Ho sempre passato le estati qui quando ero piccolo. Addirittura in seconda elementare ci ho trascorso un anno qui. Ho studiato a Caprile. All’epoca c’erano le elementari e credo si facessero classi insieme perché gli alunni non erano molti. Però c’erano i maestri e ricordo che si portava a scuola la legna. Ricordo che c’era una stufa e portavamo la legna per alimentarla».
Di fatto cosa le ha lasciato l’esperienza di questo territorio?
«Sono molto legato ad esso. Nonostante ci sia nato non mi sono mai considerato romano. Sono un immigrato di seconda generazione. E il fatto di avere radicI altrove rispetto ad una città importante».
Ha seguito lo sviluppo della pandemia qui sul territorio?
«L’ho seguita a livello nazionale, però uno sguardo a casa lo davo per diversi motivi. Perché vivendo a Roma davo uno sguardo a ciò che avveniva nella regione Lazio. Quindi chiamavo i colleghi regionali e chiedevo come andasse. Ed anche da dove venissero fuori eventuali nuovi casi, perché ovviamente c’era anche l’interesse personale oltre alla curiosità scientifica.
E quindi uno sguardo alla provincia di Frosinone lo davo sempre. Ultimamente siamo stati per giorni Covid free, però dobbiamo incrociare le dita. Questo perché comunque i casi stanno qua e là aumentando e bisogna stare molto attenti».
Un consiglio a territorio, Lazio e Italia. La mascherina e soprattutto non far calare l’attenzione.
«Innanzitutto il distanziamento fisico. Non creare grandi aggregazioni. Poi quando si sta in un luogo pubblico, soprattutto al chiuso, utilizzare sempre la mascherina, anche nei trasporti pubblici. Poi lavarsi frequentemente e bene le mani.
L’igiene delle mani è importante, perché noi portiamo le mani tantissime volte agli occhi, a naso e bocca.

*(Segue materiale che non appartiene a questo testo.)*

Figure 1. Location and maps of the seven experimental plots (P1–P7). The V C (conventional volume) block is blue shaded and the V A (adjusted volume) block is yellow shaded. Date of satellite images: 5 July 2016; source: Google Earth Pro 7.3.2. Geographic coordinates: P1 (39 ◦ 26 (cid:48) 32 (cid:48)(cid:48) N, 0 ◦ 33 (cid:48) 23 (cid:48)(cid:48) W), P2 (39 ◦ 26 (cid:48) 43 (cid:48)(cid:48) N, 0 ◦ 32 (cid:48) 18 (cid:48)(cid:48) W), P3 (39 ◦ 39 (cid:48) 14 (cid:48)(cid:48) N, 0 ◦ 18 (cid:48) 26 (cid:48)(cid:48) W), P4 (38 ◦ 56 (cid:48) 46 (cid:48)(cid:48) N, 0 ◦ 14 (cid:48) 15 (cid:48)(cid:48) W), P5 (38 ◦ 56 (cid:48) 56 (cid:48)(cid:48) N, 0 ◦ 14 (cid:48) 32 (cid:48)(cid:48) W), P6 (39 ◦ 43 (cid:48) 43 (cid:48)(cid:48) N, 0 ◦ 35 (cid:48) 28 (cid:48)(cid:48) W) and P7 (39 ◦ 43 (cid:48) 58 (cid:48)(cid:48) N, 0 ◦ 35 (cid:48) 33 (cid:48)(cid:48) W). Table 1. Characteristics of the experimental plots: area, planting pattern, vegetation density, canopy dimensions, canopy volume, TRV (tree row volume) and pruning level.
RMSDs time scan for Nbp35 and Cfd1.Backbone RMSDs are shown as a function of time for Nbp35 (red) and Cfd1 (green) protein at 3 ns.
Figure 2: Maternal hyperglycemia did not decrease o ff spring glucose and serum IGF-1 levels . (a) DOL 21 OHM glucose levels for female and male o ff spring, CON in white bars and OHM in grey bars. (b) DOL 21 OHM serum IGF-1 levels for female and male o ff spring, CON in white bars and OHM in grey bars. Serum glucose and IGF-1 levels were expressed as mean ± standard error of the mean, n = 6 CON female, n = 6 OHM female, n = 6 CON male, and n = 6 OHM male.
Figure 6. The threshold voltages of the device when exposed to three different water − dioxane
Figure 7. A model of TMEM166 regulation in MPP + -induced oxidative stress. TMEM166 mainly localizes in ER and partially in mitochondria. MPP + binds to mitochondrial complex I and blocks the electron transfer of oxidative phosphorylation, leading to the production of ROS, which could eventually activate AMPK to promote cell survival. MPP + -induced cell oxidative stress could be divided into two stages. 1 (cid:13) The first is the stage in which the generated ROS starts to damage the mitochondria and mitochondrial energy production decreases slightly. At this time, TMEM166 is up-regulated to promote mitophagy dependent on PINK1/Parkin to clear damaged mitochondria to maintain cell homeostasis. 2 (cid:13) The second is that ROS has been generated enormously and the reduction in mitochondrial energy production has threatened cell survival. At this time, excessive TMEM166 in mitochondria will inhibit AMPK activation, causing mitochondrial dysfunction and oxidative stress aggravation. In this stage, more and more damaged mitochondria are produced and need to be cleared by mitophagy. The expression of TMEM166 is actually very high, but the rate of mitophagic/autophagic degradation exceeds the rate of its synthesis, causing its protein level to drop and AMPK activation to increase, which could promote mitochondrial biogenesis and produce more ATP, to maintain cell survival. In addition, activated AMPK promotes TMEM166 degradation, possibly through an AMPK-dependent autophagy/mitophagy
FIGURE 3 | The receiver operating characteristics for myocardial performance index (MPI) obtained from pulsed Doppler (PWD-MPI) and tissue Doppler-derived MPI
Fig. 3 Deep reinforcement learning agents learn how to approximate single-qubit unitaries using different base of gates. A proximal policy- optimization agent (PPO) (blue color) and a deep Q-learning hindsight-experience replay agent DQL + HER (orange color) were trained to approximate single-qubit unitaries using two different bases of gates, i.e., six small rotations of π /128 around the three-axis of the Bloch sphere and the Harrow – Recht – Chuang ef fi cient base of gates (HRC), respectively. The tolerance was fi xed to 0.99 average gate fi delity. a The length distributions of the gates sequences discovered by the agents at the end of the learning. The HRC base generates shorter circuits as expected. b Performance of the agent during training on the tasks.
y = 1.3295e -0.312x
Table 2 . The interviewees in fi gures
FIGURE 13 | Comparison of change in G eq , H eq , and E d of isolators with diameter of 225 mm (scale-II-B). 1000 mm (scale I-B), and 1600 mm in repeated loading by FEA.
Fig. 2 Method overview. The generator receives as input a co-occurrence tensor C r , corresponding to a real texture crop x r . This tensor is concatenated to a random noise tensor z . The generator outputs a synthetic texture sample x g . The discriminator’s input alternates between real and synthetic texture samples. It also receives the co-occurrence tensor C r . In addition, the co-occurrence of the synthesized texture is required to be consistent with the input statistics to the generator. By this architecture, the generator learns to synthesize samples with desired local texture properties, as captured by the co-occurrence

C’è quindi il contatto con le mucose e il virus puo’ essere trasportato attraverso le mani. Certo, la cosa più importante sono le goccioline di saliva, ma lavarsi le mani frequentemente pure è importante».
Da Direttore generale dell’Ufficio di Prevenzione al ministero, il Paese come sta reagendo? E’ pronto? Abbiamo appreso abbastanza?
«Abbiamo appreso molto. Abbiamo più posti di terapia intensiva. I Covid Hospital, a livello di territorio c’è molta attenzione. Speriamo che i colleghi anche a Ferragosto vigilino su di noi. Perché è importante e perché il virus non va in vacanza. Siamo più pronti rispetto al passato, però certamente la battaglia sarà ancora dura».